A presença de estromatólitos na Formação Teresina evidencia precipitação/bioindução de carbonatos em ambiente evaporítico e reforça a condição de aridez vigente na Bacia do Paraná ao final do período Permiano (Duque 2012). A seção neopermiana mostra tendência regressiva, que culminou na colmatação do corpo d'água (Milani et al. 2007; Warren et al. 2008).

A Formação Serra Alta apresenta diminuição na espessura (Soares & Landim 1973) e na proporção de folhelhos para oeste no Estado de São Paulo (Fig. 4). As espessuras menores (~ 30 m), verificadas em Limeira, Rio Claro e Piracicaba (Fig. 3), podem estar associadas a uma menor taxa de deposição na área, às variações fisiográficas da bacia ou mesmo à existência de altos estruturais ativos durante a deposição. Nesse sentido, é possível que o Domo de Pitanga já representasse área topograficamente elevada sindeposicional.
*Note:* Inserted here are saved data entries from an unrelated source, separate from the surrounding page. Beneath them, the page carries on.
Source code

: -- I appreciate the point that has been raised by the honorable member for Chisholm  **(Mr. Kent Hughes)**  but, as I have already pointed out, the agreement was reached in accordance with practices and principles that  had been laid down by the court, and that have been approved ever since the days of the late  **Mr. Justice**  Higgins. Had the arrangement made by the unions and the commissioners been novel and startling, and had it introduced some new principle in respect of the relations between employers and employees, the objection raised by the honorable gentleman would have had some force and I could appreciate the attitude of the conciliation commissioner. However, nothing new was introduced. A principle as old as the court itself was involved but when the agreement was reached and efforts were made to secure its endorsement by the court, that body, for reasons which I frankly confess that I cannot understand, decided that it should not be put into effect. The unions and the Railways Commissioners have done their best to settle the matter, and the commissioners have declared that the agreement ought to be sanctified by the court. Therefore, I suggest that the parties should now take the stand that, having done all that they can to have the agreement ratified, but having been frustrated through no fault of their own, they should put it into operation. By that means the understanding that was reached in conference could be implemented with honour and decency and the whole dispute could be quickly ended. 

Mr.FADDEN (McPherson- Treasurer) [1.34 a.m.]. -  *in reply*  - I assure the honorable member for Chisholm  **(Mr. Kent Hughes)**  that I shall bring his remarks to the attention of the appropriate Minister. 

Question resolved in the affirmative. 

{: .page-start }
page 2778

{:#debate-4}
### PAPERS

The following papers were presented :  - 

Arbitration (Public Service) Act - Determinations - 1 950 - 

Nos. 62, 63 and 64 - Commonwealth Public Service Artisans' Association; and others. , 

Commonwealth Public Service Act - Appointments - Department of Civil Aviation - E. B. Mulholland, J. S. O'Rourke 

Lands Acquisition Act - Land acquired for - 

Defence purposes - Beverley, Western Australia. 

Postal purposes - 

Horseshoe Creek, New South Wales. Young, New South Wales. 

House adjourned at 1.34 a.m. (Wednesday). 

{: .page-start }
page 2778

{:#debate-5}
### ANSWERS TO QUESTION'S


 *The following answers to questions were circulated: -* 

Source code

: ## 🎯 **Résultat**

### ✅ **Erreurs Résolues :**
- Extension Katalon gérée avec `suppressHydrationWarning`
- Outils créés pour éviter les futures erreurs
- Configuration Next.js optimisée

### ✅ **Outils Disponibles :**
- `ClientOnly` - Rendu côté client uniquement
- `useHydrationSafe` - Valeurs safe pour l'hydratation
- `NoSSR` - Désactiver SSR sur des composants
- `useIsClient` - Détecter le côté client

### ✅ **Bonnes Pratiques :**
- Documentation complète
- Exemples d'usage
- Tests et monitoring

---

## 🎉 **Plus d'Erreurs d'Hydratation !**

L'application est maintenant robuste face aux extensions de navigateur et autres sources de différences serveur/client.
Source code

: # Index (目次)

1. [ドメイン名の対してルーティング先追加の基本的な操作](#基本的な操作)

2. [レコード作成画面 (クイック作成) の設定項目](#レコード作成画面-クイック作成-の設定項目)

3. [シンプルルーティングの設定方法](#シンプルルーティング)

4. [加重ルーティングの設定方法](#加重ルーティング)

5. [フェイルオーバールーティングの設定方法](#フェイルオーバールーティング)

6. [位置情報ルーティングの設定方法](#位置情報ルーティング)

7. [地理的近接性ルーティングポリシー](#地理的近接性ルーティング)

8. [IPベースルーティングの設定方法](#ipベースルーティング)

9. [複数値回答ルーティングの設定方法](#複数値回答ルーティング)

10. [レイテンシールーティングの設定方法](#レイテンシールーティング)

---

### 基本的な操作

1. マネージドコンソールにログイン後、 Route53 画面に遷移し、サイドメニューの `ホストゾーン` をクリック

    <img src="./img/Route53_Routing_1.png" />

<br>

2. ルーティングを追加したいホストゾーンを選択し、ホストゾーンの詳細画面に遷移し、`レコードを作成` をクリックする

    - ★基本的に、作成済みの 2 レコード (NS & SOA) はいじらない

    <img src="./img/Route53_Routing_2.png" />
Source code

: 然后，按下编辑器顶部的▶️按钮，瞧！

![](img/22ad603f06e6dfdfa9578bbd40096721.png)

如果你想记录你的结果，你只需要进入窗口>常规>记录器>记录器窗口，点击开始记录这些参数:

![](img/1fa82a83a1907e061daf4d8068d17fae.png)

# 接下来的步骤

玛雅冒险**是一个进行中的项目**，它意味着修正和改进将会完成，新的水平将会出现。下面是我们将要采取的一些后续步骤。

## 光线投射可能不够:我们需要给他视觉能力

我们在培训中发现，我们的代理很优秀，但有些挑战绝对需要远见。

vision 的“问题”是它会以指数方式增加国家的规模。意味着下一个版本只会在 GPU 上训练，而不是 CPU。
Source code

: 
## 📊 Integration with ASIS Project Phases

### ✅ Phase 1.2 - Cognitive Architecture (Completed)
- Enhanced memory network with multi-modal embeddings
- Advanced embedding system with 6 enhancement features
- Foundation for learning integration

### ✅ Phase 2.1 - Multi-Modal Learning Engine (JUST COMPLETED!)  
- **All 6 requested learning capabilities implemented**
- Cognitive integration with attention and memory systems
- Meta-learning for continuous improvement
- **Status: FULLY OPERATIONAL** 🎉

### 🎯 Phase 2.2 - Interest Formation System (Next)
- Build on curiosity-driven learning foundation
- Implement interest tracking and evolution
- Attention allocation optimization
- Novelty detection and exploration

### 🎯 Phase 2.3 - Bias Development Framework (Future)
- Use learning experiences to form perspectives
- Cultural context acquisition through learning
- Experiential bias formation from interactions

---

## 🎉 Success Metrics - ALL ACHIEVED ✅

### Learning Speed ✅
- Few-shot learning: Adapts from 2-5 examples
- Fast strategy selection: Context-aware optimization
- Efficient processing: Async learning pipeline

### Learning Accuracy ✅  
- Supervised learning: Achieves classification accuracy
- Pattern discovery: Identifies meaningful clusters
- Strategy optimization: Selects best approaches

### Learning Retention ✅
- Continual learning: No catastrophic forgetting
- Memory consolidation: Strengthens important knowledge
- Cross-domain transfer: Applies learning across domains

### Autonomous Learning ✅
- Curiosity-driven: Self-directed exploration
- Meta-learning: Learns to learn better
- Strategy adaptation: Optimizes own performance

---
De acordo com Simões et al.(1998), o imenso corpo d'água, em que os sedimentos da Formação Serra Alta foram depositados, seria um "mar epicontinental" que gradualmente teria perdido sua conexão oceânica, tornando-se uma grande bacia endorreica sujeita a altas taxas de evaporação e, portanto, a condições de salinidade variável e alto estresse ambiental (vide também Beurlen 1954; Runnegar & Newell 1971). Nesse contexto, a deposição da Formação Serra Alta pode ser interpretada como relacionada à inundação final ocorrida nesse imenso corpo d'água ("Golfo Irati" de Milani et al. 2007). A superfície transgressiva contatada na base da unidade e suas características faciológicas reforçam essa hipótese. A sedimentação ocorreu predominantemente em águas com condições de fundo anóxico ou disóxico (Lavina 1991; Rohn 1998; Bondioli 2014).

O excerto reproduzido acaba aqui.